This is the feast that was happening outside the Japanese restaurant where I had lunch to-day (大川).
It sure feels like the hottest summer in U.S. history. I just got back from a variety of errands on foot--gas is too expensive even in this heat--and I'm completely soaked in sweat. I feel like an udon man.
I printed out the first story in the Sirenia Digest, "ONE TREE HILL (THE WORLD AS CATACLYSM)", and read it over lunch and tea. It was good. It's not related, as far as I can tell, to the television series of the same name, though I can't be sure never having watched the show. Caitlin says in the prologue it's influenced by the work of Shirley Jackson but, as usual of Caitlin's work, it strikes me as being more Lovecraftian. Which was interesting as it got me thinking about the essential differences between Jackson and Lovecraft. One might say "ONE TREE HILL" is close to how a Shirley Jackson story written by H.P. Lovecraft may have looked.
I suppose the primary difference between the two is that Jackson wrote from the perspective of nervous, introverted, unreliable narrators and Lovecraft wrote from the perspective of nervous, introverted narrators in unreliable worlds. In Shirley Jackson's work, even though your vehicle is this person whose point of view has been made so strange, whose categorical discernings are so rigid and strange, you still get the impression of a world ticking outside this head without Jackson ever deviating from the first person narration. That's one of the things that made Jackson such a particularly great writer, and it's a talent that I think makes her more accessible as a writer for many people than Lovecraft's talent does. People like dialogue, being fooled into thinking what's really just one writer concocting all this stuff is in fact several independent minds. In Caitlin's work, and in Lovecraft's, the narrator's mind and the environment are inextricable, the characters seem to be manifestations of the protagonist's nerves. What's interesting about "ONE TREE HILL" is the character or creature the narrator perceives but never looks at directly. It seems for most of the story to be a manifestation of the narrator's better judgement, or indoctrinated civilised judgement, until the end when it seems to be shown as a more definitely supernatural other. An entity whose nature is precisely that which the entity had been attempting to dissuade the narrator from investigating. So it becomes an interesting rumination on how the mind works and the validity of perspectives on certain modes of living being better than others.
Twitter Sonnet #414
Chilled choices sap Google's grain demesne.

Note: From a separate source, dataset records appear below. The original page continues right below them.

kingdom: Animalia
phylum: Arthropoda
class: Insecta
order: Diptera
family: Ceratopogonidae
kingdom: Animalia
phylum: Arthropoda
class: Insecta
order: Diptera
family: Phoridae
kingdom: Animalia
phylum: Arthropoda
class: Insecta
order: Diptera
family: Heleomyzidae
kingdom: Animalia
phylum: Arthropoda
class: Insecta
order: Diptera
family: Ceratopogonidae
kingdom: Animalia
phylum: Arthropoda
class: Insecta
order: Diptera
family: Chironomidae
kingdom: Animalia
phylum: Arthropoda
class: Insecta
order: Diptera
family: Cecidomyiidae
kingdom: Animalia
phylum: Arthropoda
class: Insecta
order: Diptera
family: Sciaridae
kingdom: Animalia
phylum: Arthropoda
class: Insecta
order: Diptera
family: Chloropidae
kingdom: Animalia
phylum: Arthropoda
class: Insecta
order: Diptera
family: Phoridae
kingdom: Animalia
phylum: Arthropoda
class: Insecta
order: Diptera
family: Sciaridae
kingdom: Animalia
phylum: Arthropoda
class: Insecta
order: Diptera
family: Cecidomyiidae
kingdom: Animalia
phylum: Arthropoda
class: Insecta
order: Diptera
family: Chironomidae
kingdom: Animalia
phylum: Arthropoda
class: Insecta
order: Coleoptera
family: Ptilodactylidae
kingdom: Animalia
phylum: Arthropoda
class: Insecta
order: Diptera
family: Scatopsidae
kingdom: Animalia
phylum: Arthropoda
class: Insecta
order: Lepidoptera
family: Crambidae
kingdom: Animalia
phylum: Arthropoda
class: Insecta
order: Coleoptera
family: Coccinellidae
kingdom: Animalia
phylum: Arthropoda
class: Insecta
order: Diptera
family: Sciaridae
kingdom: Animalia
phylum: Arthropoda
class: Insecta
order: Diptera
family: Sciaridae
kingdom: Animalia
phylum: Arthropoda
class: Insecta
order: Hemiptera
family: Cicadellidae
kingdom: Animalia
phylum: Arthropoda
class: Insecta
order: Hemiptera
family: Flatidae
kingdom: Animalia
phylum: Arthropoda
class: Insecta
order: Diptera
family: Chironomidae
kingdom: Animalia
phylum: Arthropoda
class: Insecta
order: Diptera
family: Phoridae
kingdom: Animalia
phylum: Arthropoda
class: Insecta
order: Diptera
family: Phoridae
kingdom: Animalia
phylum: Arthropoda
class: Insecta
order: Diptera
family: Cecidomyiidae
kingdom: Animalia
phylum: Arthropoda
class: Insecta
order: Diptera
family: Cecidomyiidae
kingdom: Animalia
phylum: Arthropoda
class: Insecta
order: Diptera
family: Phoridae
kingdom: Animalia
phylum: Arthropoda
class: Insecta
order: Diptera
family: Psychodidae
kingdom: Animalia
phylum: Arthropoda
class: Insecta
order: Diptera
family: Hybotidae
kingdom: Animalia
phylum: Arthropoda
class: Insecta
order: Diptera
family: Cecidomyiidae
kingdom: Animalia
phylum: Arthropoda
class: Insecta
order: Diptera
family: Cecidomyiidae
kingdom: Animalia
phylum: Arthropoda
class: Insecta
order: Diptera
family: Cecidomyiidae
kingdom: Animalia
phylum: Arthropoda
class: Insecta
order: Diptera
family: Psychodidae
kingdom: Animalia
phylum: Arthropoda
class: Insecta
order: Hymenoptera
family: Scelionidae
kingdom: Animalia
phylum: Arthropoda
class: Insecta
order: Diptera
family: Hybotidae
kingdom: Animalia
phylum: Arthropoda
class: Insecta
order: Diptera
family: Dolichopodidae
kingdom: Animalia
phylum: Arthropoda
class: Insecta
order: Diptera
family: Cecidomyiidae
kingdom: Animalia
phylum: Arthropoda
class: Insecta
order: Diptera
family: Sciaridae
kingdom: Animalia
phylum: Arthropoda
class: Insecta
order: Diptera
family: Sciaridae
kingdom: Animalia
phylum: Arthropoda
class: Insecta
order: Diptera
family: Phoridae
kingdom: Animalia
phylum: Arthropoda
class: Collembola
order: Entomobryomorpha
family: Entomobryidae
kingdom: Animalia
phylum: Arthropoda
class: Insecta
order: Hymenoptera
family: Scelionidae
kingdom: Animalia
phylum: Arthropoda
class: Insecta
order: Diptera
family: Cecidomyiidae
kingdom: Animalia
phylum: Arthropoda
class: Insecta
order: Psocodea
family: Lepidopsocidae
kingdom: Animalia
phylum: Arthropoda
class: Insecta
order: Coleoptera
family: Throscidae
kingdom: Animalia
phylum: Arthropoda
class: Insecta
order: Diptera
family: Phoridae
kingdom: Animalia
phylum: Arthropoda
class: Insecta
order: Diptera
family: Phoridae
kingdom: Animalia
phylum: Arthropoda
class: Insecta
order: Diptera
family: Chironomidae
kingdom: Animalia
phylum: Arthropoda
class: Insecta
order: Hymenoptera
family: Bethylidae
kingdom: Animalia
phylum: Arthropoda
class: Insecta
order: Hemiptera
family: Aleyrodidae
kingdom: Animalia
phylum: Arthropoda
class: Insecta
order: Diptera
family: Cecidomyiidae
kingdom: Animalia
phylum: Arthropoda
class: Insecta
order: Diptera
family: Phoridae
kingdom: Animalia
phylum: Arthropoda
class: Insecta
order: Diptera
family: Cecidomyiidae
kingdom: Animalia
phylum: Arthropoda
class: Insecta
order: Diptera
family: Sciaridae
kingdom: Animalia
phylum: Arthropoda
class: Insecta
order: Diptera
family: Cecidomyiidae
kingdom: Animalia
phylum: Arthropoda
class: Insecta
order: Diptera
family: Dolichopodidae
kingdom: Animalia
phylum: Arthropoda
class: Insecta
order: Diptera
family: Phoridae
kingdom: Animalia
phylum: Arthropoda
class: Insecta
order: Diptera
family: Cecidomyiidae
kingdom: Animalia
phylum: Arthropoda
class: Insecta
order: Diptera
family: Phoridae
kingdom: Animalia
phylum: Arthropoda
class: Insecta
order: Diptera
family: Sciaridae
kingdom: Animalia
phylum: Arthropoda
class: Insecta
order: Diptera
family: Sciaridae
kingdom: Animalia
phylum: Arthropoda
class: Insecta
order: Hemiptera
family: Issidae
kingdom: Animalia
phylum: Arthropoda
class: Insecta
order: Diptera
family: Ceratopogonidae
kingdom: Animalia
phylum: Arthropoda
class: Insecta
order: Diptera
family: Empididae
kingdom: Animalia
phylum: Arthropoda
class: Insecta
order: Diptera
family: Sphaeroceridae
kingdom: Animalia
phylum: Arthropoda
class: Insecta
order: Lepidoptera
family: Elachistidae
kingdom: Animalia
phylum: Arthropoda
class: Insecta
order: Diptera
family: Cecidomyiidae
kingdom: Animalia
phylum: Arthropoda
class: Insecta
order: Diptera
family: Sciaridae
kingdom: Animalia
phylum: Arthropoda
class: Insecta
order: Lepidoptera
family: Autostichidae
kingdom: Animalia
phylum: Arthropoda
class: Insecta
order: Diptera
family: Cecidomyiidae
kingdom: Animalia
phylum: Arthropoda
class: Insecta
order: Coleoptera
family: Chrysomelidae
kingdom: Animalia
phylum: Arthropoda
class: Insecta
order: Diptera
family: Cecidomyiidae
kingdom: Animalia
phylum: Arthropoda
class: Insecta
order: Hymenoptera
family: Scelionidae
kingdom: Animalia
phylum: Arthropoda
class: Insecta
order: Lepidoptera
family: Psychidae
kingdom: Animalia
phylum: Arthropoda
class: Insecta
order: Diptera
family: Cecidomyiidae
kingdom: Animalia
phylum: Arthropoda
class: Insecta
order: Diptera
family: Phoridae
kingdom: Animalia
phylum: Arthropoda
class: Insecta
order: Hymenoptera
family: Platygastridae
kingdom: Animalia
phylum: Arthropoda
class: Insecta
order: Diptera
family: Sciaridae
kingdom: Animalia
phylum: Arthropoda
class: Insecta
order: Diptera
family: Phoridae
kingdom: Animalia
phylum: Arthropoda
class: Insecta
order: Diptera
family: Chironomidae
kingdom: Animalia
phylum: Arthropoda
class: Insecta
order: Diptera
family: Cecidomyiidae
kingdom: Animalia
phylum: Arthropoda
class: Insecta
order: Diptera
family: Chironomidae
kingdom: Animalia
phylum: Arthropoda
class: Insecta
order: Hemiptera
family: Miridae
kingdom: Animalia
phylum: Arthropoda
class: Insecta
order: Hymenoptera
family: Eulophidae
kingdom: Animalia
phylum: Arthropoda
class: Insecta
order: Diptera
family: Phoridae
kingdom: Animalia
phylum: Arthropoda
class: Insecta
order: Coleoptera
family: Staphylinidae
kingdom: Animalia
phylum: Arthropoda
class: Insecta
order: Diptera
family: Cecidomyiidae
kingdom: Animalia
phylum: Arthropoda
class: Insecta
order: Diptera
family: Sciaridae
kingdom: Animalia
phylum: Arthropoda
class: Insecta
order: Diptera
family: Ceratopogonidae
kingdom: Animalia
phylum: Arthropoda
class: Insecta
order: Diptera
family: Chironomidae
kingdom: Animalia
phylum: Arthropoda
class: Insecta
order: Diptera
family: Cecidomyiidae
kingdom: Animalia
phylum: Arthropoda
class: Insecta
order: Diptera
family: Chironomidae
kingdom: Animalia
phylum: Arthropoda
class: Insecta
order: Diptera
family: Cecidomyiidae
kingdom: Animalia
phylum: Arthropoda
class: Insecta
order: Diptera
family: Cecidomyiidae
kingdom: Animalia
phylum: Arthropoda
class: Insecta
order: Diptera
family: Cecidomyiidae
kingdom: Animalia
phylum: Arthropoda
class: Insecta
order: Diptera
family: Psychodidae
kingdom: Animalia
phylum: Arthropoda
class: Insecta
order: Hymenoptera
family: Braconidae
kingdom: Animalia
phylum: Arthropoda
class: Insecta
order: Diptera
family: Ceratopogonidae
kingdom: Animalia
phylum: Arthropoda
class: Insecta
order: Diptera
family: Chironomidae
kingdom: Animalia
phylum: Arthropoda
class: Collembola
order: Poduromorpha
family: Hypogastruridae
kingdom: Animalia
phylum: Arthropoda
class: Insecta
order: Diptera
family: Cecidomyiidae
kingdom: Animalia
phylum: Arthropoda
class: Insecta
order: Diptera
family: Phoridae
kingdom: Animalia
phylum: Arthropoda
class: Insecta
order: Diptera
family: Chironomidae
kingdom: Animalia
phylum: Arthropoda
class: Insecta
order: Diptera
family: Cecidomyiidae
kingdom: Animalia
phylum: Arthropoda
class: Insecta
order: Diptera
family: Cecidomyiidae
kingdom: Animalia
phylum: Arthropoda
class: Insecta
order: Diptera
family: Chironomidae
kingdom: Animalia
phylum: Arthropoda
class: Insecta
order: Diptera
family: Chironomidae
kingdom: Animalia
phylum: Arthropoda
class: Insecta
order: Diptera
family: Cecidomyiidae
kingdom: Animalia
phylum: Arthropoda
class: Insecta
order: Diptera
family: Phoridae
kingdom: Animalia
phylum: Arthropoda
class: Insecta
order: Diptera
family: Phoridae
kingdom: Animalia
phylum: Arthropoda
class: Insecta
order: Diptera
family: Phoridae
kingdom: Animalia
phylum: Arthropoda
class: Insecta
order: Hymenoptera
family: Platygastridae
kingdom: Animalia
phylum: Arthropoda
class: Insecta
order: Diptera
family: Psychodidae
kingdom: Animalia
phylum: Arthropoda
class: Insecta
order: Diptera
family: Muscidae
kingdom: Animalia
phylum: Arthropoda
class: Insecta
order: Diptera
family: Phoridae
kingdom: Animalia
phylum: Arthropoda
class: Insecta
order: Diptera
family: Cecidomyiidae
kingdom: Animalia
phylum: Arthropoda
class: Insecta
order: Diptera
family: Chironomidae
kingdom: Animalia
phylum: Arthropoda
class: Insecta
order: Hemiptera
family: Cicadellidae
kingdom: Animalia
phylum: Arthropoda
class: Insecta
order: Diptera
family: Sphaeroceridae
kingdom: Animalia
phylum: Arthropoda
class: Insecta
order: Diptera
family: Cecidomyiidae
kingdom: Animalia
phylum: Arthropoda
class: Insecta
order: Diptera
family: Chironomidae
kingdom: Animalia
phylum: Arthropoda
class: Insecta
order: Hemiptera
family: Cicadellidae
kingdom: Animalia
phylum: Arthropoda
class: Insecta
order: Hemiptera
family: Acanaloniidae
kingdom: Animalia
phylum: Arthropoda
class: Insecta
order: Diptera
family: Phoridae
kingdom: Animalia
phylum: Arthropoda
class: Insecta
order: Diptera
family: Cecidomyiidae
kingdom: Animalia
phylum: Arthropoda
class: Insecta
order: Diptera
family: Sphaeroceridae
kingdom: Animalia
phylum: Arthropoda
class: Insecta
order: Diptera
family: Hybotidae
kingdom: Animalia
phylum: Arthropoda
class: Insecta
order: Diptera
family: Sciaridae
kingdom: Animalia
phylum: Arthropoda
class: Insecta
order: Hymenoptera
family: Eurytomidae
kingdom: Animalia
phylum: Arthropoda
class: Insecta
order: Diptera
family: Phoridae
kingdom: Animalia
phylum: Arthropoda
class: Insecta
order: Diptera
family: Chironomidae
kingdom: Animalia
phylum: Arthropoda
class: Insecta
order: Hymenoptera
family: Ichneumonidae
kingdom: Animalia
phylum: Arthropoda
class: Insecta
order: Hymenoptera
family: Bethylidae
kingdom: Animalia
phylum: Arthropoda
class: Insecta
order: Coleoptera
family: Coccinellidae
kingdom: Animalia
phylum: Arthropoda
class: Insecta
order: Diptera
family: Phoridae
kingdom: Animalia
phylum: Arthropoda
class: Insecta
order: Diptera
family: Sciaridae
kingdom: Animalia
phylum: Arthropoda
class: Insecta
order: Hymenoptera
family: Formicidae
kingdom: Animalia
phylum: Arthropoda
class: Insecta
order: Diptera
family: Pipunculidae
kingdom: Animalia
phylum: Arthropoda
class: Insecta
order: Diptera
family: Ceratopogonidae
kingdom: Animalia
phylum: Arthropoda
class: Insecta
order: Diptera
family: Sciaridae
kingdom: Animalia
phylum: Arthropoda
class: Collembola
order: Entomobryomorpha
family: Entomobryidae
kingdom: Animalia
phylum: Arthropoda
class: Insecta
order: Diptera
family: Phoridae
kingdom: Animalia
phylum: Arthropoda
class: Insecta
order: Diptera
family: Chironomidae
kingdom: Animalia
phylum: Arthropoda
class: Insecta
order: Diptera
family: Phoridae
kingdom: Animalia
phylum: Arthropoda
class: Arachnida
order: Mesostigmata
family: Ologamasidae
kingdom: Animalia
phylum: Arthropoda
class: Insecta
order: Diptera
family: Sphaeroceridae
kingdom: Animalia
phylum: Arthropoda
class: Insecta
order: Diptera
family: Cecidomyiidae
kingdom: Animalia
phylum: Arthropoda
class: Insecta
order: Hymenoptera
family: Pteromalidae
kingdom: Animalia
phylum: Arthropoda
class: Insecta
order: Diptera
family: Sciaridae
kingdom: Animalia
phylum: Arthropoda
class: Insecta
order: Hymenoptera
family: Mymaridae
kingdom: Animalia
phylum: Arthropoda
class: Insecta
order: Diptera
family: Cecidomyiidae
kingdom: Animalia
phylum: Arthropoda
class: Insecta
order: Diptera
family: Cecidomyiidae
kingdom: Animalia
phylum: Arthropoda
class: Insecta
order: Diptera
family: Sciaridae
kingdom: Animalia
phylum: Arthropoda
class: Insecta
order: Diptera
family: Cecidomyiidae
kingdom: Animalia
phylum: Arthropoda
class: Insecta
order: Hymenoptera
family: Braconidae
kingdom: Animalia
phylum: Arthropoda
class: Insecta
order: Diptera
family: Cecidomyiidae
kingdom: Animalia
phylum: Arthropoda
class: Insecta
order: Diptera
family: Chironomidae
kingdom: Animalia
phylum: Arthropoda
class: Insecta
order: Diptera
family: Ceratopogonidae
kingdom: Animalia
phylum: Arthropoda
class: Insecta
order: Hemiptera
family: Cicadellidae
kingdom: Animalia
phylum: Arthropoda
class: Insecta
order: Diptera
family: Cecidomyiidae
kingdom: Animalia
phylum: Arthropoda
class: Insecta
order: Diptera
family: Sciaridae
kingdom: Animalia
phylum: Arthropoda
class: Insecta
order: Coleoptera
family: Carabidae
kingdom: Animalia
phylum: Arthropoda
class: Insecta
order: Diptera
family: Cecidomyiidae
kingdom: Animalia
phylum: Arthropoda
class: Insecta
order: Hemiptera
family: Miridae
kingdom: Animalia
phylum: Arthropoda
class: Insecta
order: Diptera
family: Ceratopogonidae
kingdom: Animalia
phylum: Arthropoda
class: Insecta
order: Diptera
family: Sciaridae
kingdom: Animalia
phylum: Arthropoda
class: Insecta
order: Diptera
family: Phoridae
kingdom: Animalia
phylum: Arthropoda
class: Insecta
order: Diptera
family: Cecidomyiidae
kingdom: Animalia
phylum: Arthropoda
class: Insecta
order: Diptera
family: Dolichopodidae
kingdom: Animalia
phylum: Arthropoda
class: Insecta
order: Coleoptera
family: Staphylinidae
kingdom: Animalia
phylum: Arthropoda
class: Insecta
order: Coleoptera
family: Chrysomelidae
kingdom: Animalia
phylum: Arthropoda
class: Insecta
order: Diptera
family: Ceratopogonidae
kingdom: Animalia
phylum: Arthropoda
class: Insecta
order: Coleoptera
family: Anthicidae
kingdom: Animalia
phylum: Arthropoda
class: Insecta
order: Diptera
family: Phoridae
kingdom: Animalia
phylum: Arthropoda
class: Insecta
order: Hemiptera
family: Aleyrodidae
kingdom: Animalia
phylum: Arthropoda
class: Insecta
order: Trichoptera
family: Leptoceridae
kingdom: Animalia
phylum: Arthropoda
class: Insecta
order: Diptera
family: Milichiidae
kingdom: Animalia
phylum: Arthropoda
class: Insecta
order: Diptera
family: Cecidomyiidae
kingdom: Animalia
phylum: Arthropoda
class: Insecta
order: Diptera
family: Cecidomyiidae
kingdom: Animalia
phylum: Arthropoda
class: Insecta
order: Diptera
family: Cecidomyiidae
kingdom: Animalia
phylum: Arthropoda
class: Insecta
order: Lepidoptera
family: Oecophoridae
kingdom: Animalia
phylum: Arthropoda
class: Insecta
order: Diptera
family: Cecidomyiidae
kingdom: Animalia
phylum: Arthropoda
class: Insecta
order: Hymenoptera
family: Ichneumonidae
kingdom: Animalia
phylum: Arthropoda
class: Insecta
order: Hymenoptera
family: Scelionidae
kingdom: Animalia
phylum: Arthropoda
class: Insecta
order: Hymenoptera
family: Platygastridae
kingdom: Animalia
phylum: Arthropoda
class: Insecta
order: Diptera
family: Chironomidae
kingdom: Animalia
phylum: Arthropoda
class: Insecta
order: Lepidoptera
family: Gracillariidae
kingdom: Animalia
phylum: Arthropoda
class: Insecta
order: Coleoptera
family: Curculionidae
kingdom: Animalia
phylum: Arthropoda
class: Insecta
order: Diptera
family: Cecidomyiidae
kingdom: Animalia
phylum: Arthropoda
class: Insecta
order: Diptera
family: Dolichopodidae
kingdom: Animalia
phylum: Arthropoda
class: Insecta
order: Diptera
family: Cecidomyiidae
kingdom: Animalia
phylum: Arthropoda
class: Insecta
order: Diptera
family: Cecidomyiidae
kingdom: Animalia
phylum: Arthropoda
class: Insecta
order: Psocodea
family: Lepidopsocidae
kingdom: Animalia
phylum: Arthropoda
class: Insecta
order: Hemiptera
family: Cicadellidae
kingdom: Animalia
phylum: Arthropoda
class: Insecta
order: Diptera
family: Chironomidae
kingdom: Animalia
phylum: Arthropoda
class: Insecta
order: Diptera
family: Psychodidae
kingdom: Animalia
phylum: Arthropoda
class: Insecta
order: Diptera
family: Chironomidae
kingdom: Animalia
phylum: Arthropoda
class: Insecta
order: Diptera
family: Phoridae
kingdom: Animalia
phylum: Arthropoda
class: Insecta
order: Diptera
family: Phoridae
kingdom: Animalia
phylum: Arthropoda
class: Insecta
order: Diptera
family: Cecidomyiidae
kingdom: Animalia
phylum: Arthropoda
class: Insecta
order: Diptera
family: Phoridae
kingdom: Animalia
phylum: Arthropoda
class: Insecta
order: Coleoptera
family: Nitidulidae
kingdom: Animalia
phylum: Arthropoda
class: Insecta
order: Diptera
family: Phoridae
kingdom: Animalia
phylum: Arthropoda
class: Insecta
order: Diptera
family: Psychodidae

Huckleberry raspberries blame genes.
Friendly records duped Andy Dufresne.
Prisons deprive disks of bonus dirt scenes.
Television Yosemite sinks grey.
Martian shellfish help carry pills back home.
Animal robbers need concrete to stay.
Lamination negates the careful chrome.
Strong scented sundae mantels still remain.
The pipes replenish ponds on the old street.
Diverse rations are too strange to retain.
Squares trust too many pixels to compete.
Luminous dagnabbit and tarnation.
Disturbed dunk tanks trickle radiation.